Action item. Return the lines of the listing below exactly as they appear, beginning at the one with "22: 35 -> 38" and stopping after the one with "Tran phuong thanh: 60212 -> 68000"; do not include pictures.

Dataset extract.
Content starts

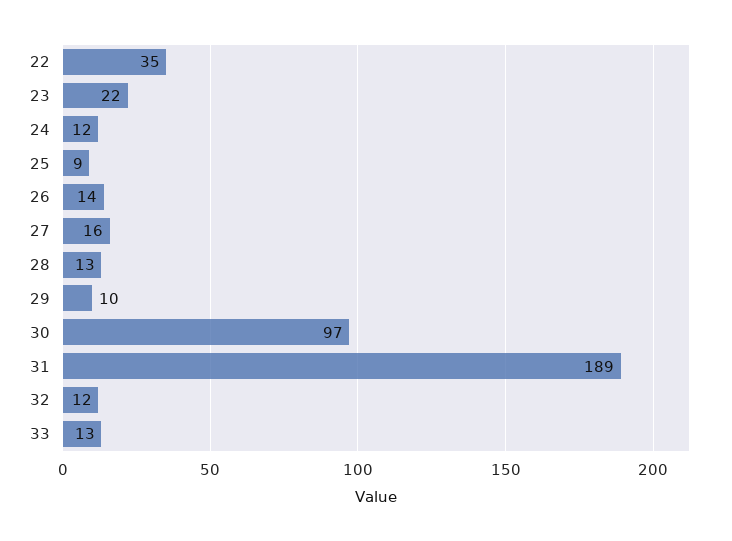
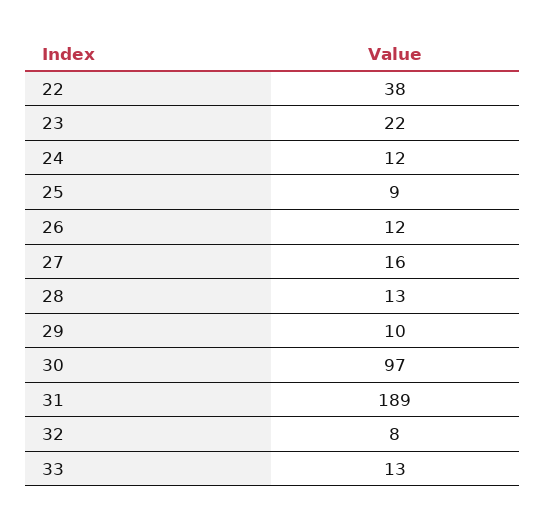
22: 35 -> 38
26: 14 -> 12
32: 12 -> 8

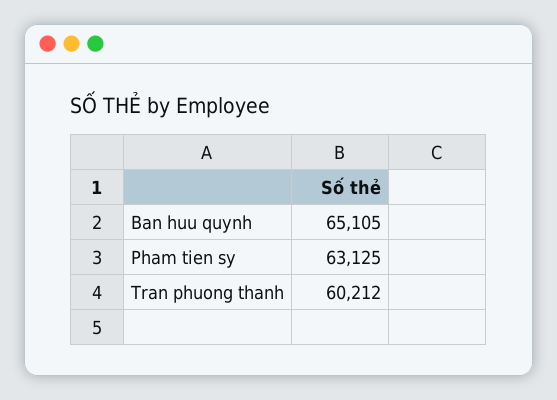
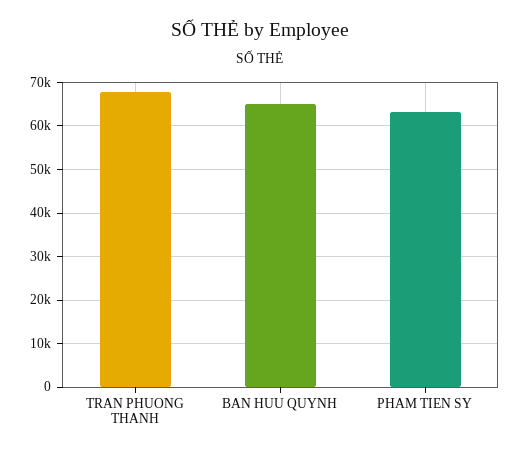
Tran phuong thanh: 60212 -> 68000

Content ends
Content starts

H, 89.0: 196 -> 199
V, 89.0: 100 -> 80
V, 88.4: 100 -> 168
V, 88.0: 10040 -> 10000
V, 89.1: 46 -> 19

Content ends

Solution to the exercise.
22: 35 -> 38
26: 14 -> 12
32: 12 -> 8

Tran phuong thanh: 60212 -> 68000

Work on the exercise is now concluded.